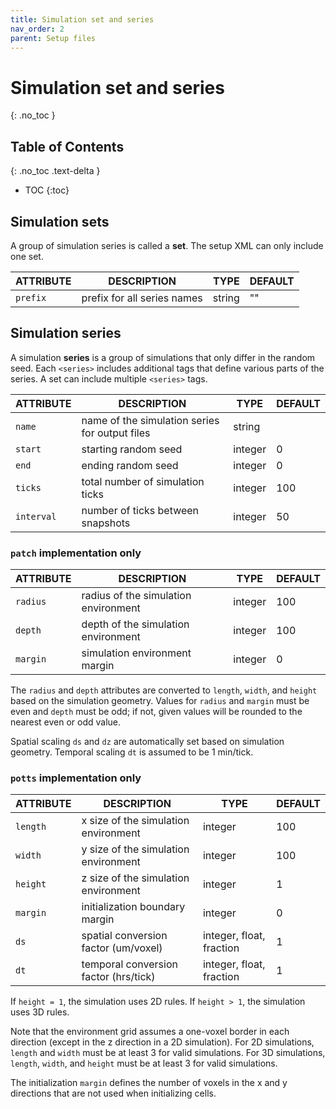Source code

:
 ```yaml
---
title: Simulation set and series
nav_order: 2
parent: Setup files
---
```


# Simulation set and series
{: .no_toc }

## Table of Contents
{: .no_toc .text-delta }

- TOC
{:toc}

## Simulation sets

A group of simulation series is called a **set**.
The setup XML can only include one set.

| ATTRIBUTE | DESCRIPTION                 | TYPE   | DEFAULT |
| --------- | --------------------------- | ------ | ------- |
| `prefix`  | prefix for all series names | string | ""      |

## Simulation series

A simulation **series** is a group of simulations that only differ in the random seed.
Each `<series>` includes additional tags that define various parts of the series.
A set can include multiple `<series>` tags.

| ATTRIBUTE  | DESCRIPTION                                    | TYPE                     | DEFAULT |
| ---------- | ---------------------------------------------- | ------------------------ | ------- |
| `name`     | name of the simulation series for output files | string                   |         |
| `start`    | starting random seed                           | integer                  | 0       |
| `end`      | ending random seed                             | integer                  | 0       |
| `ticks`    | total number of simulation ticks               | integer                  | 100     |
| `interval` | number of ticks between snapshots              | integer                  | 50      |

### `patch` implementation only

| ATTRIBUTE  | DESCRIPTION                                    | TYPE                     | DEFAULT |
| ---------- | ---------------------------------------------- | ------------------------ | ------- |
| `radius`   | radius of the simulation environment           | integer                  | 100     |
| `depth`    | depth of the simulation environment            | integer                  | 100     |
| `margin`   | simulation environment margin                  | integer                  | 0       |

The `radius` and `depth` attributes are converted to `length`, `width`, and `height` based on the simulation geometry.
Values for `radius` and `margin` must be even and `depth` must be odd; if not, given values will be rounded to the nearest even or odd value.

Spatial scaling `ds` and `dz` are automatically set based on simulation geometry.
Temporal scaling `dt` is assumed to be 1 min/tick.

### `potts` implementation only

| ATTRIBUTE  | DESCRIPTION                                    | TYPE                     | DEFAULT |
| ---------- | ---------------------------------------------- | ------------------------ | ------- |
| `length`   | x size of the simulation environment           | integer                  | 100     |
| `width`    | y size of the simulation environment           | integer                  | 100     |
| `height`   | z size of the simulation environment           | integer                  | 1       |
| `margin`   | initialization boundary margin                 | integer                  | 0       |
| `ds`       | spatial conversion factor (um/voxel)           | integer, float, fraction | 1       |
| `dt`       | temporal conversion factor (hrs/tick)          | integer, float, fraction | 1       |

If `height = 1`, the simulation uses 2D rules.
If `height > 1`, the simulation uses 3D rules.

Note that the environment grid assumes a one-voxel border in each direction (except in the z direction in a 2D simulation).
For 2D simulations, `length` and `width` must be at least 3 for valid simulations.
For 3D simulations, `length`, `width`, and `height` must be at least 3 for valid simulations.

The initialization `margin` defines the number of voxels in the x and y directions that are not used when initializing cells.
════════════════
#### [Required work]
Scan the entries above and show each line that contains the word "ticks".

#### [Output for this task]
| `ticks`    | total number of simulation ticks               | integer                  | 100     |
| `interval` | number of ticks between snapshots              | integer                  | 50      |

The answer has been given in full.